The skill wraps models with ART or Foolbox estimators and runs configurable attack modules (FGSM, PGD, C&W, SquareAttack, Copycat, Knockoff, backdoors, membership inference, and more). It collects structured metrics (clean vs adversarial accuracy, success rates, perturbation norms, CLEVER and empirical robustness) and produces JSON reports and saved adversarial artifacts.
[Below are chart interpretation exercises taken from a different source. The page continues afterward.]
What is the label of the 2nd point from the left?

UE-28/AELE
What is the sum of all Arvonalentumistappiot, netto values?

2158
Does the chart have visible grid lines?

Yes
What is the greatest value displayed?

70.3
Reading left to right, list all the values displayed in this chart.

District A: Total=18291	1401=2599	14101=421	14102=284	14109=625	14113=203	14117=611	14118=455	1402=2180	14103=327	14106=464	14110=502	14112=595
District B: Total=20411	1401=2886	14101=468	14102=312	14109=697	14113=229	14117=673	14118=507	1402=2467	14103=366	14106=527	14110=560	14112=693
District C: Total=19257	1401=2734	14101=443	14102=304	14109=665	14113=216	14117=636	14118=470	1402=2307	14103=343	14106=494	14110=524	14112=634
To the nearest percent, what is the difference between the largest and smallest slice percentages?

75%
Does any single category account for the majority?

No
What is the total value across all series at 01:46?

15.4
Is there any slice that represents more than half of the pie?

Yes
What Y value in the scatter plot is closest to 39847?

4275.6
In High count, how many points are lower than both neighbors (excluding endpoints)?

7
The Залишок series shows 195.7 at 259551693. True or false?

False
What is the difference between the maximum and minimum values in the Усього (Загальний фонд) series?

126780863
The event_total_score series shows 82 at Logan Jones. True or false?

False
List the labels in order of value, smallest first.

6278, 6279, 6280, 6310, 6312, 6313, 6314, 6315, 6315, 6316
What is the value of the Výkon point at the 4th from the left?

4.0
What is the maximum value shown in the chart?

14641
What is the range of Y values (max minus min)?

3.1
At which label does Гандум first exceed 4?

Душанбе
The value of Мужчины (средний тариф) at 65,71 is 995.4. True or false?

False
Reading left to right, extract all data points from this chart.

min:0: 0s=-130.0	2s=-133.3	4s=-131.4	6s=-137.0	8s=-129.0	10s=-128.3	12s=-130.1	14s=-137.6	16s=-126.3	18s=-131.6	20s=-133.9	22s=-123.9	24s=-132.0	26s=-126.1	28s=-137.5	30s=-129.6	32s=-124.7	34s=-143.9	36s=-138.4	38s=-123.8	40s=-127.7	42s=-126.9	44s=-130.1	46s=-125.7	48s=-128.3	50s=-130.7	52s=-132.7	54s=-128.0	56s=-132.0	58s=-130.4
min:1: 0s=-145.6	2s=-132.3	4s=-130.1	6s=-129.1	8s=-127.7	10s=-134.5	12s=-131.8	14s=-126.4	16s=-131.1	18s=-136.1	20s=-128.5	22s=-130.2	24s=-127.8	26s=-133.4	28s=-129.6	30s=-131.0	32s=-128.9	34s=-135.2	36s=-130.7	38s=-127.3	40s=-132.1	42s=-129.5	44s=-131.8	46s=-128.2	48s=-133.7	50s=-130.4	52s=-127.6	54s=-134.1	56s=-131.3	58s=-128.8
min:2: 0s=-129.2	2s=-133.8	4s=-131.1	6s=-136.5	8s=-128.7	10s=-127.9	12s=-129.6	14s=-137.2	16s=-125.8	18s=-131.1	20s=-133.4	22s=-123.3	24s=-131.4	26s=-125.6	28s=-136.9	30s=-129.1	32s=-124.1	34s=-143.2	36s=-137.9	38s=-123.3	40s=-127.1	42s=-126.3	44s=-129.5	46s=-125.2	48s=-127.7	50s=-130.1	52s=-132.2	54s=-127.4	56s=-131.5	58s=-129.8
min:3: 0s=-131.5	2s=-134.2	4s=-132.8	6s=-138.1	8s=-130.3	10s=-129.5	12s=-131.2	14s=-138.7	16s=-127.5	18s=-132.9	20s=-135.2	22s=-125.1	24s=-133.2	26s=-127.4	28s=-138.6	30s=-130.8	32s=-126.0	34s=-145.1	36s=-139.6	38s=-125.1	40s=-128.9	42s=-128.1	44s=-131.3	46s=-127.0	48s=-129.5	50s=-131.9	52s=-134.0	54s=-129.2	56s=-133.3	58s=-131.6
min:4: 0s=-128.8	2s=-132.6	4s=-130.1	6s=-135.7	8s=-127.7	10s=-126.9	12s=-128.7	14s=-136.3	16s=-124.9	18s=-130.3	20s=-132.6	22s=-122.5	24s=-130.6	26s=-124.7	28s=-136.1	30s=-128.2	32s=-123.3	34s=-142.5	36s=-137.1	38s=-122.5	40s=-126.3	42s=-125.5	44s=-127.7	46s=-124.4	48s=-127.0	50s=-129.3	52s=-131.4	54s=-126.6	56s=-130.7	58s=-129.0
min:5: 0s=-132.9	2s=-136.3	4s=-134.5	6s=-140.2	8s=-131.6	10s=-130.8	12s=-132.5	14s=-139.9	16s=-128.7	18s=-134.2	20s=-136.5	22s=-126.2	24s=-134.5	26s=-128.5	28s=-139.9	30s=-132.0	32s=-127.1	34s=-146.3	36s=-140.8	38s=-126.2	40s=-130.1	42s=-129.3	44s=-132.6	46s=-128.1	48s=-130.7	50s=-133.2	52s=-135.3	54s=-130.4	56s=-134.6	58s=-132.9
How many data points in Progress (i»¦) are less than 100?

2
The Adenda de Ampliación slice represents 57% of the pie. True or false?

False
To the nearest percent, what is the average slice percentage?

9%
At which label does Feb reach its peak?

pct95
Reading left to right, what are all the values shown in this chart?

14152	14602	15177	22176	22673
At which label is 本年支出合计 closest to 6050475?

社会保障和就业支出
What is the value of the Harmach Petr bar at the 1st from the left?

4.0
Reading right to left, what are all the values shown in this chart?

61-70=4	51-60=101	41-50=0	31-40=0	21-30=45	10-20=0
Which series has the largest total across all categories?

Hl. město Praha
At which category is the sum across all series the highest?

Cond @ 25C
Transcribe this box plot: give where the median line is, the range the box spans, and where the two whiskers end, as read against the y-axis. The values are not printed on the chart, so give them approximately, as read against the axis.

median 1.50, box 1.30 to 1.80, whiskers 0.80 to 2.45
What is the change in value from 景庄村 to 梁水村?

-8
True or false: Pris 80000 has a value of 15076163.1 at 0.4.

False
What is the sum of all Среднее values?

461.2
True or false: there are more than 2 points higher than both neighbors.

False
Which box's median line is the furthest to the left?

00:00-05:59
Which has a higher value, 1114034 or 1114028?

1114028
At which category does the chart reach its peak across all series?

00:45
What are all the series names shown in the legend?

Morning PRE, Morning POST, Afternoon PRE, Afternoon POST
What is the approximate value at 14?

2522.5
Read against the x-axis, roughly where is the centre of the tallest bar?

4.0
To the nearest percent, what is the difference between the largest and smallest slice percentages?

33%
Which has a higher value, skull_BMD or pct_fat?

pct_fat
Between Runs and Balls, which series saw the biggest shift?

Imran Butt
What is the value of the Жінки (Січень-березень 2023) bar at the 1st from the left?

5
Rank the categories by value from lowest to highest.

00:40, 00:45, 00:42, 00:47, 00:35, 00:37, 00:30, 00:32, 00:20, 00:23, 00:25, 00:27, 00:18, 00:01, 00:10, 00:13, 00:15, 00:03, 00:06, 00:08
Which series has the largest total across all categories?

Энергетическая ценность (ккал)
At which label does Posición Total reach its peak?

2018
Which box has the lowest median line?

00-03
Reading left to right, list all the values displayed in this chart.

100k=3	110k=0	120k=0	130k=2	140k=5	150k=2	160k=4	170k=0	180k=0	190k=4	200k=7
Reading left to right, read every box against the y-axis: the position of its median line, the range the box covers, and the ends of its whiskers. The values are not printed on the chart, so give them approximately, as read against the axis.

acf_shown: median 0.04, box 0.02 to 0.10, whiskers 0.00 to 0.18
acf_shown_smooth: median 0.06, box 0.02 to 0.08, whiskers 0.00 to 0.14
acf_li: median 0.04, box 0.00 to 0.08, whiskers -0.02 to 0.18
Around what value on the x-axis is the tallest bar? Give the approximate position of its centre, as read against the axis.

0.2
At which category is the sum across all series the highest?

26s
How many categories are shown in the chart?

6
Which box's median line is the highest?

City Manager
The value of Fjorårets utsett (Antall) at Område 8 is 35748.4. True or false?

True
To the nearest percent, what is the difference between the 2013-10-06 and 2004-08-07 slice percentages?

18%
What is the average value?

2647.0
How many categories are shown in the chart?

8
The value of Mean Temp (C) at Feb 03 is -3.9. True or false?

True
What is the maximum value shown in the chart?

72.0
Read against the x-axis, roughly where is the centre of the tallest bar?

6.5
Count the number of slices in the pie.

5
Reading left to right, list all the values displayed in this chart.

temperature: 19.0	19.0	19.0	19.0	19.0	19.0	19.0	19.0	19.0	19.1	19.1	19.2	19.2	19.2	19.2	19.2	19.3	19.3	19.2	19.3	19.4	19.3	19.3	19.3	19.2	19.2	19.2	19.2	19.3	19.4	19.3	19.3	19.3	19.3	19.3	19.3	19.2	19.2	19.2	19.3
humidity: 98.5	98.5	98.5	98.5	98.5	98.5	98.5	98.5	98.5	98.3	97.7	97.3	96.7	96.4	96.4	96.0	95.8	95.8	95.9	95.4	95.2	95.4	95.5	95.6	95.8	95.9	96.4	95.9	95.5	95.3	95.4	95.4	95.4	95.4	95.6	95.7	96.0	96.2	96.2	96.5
It supports defensive workflows like adversarial training, preprocessing defenses, and logging for resumable experiments.

When to use it

  • Assess model robustness before deployment or in threat modeling exercises
  • Simulate model extraction and data-leakage scenarios for API risk assessments
  • Evaluate susceptibility to data poisoning and backdoor insertion during dataset curation
  • Measure privacy risks via membership inference and model inversion tests
  • Benchmark defenses such as adversarial training and input preprocessing
  • Integrate into automated security research pipelines for reproducible results

Best practices

  • Only run attacks on models and datasets you own or have explicit authorization to test
  • Start with low-cost black-box attacks before scaling to expensive white-box methods
  • Log progress and save intermediate artifacts to support resumable evaluations
  • Validate ART/Foolbox wrappers for model compatibility and resource availability
  • Combine quantitative metrics with qualitative inspection of adversarial samples
  • Follow responsible disclosure and compliance processes for discovered vulnerabilities

Example use cases

  • Run PGD and AutoAttack against a ResNet50 to quantify worst-case degradation and produce a JSON summary for risk reports
  • Simulate CopycatCNN or KnockoffNets to measure how many queries are required to extract a comparable surrogate model
  • Inject a stealthy clean-label backdoor into a training set and test trigger reliability and detectability
  • Execute membership inference experiments to estimate training-data exposure for a public inference API
  • Apply adversarial training with ART's AdversarialTrainer and compare defended vs undefended robustness metrics

FAQ

Is this skill safe to use on third-party APIs?

No — only test APIs when you have explicit permission and follow the provider's terms to avoid abuse and legal issues.

What frameworks are required?

A Python environment with ART is required; TensorFlow and/or PyTorch are needed for model wrapping. Foolbox and other toolkits are optional.